I go back to work in less than a month. 25 days, but who’s counting? Cayenne will go to day care, where someone named Miss Vaunda will feed him bottles and put him down for naps and absolutely not just strap him into a bouncy seat to wail for the rest of the day. I will pick him up in the afternoon, when he will definitely not have forgotten who I am, and will certainly not have come to prefer Miss Vaunda and the day care center to me, my husband, and our house. Right? Right?
To exactly no one’s surprise, I am feeling a lot of anxiety about the whole going-back-to-work thing. I know I am incredibly lucky to have had as much time off as I did (24 weeks, unpaid after I used up my vacation and sick days) and that lots and lots of brave mamas go back after 12 weeks or even less. I’m actually a bit of a trailblazer at my company, it seems — my HR rep was very surprised that I wanted to take the full 12 weeks of FMLA as opposed to coming back as soon as I was medically released, and when I requested an additional leave without pay it had to go all the way to the director of the company, as no one had ever asked for such a thing before and there was no precedent for it. So yes, I’m grateful, and I know I’m incredibly privileged to be in a situation where we can make do without my paycheck for so long, but still. I look at Cayenne, and he’s a baby! How can I possibly leave him?
After waiting so long for the chance to have him, and watching him pull through all the scary, scary stuff at his birth, and just now after nearly five months finally starting to get the hang of this momming thing (though I still suck at the housewifery thing), I’m supposed to just drop him off?

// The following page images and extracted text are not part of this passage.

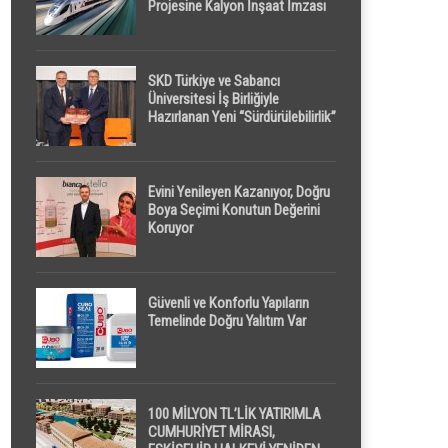
Projesine Kalyon İnşaat İmzası
SKD Türkiye ve Sabancı
Üniversitesi İş Birliğiyle
Hazırlanan Yeni “Sürdürülebilirlik”
Tanımı TDK Genel Türkçe
Sözlük’e Girdi
Evini Yenileyen Kazanıyor, Doğru
Boya Seçimi Konutun Değerini
Koruyor
Güvenli ve Konforlu Yapıların
Temelinde Doğru Yalıtım Var
100 MİLYON TL’LİK YATIRIMLA
CUMHURİYET MİRASI,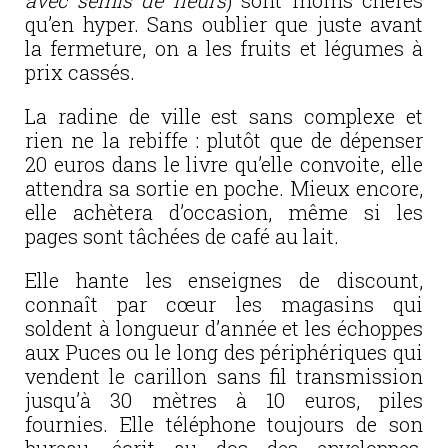
avec semis de fleurs
) sont moins chères
qu’en hyper. Sans oublier que juste avant
la fermeture, on a les fruits et légumes à
prix cassés.
La radine de ville est sans complexe et
rien ne la rebiffe : plutôt que de dépenser
20 euros dans le livre qu’elle convoite, elle
attendra sa sortie en poche. Mieux encore,
elle achètera d’occasion, même si les
pages sont tâchées de café au lait.
Elle hante les enseignes de discount,
connaît par cœur les magasins qui
soldent à longueur d’année et les échoppes
aux Puces ou le long des périphériques qui
vendent le carillon sans fil transmission
jusqu’à 30 mètres à 10 euros, piles
fournies. Elle téléphone toujours de son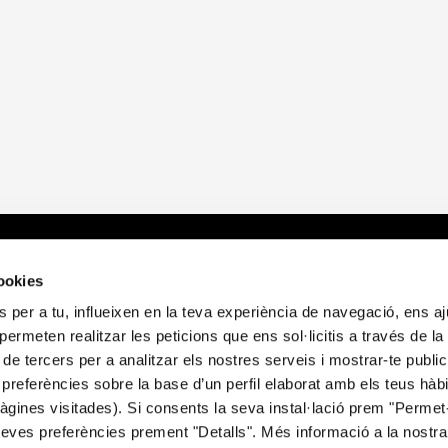
cemos?
Sobre nosotros
E
cookies
 per a tu, influeixen en la teva experiència de navegació, ens a
d
Quienes somos
A
i permeten realitzar les peticions que ens sol·licitis a través de l
itorio
Publicaciones
P
 de tercers per a analitzar els nostres serveis i mostrar-te public
Noticias
P
preferències sobre la base d’un perfil elaborat amb els teus hàb
Contacto
P
gines visitades). Si consents la seva instal·lació prem "Permet-
C
teves preferències prement "Detalls". Més informació a la nostr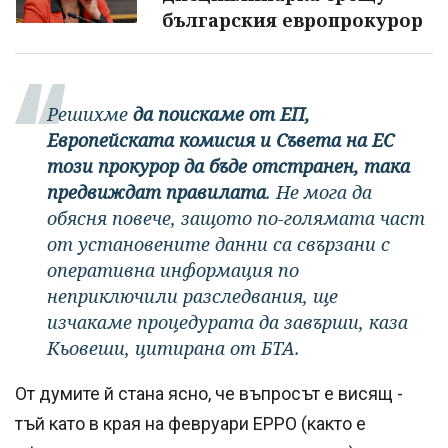
българския европрокурор
Решихме
да поискаме от ЕП,
Европейската комисия и Съвета на ЕС
този прокурор да бъде отстранен, така
предвиждат правилата
. Не мога да
обясня повече, защото по-голямата част
от установените данни са свързани с
оперативна информация по
неприключили разследвания, ще
изчакаме процедурата да завърши, каза
Кьовеши, цитирана от БТА.
От думите й стана ясно, че въпросът е висящ -
тъй като в края на февруари EPPO (както е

Dramatic handwaving aside, I know that day care is not actually prison, and that it will probably be good for him in the long run to be with other kids all day since he is so unlikely ever to have a sibling, and that millions and millions of kids kiss their parents goodbye every morning and say hello again in the afternoon without having forgotten them in the meantime. I know this. And yet …
Would anyone really notice if I discreetly slipped a pack-n-play into my cubicle?